RECORDS FOR THIS TASK Block Start

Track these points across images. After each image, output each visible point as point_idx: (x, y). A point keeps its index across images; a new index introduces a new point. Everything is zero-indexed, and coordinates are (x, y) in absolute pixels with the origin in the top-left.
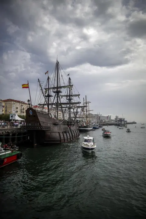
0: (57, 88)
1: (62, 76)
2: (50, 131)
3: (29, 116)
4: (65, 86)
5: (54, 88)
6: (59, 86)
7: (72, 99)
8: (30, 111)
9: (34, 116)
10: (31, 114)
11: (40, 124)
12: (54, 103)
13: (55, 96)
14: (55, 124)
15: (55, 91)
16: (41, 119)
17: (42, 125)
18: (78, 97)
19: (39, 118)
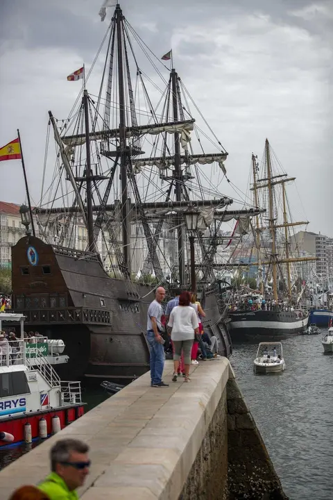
0: (122, 132)
1: (139, 73)
2: (109, 331)
3: (26, 271)
4: (156, 126)
5: (106, 135)
6: (129, 124)
7: (189, 177)
8: (31, 249)
9: (47, 270)
10: (34, 263)
11: (71, 303)
12: (111, 202)
13: (113, 170)
14: (125, 301)
15: (113, 148)
16: (73, 281)
17: (77, 304)
18: (216, 164)
19: (66, 276)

RECORDS FOR THIS TASK Block End

PROBLEM STATEMENT
Retype the data above, from its first line through the line containing "7: (72, 99)", with both ends included, and leave out the pictures.

REPLY
Track these points across images. After each image, output each visible point as point_idx: (x, y). A point keeps its index across images; a new index introduces a new point. Everything is zero-indexed, and coordinates are (x, y) in absolute pixels with the origin in the top-left.
0: (57, 88)
1: (62, 76)
2: (50, 131)
3: (29, 116)
4: (65, 86)
5: (54, 88)
6: (59, 86)
7: (72, 99)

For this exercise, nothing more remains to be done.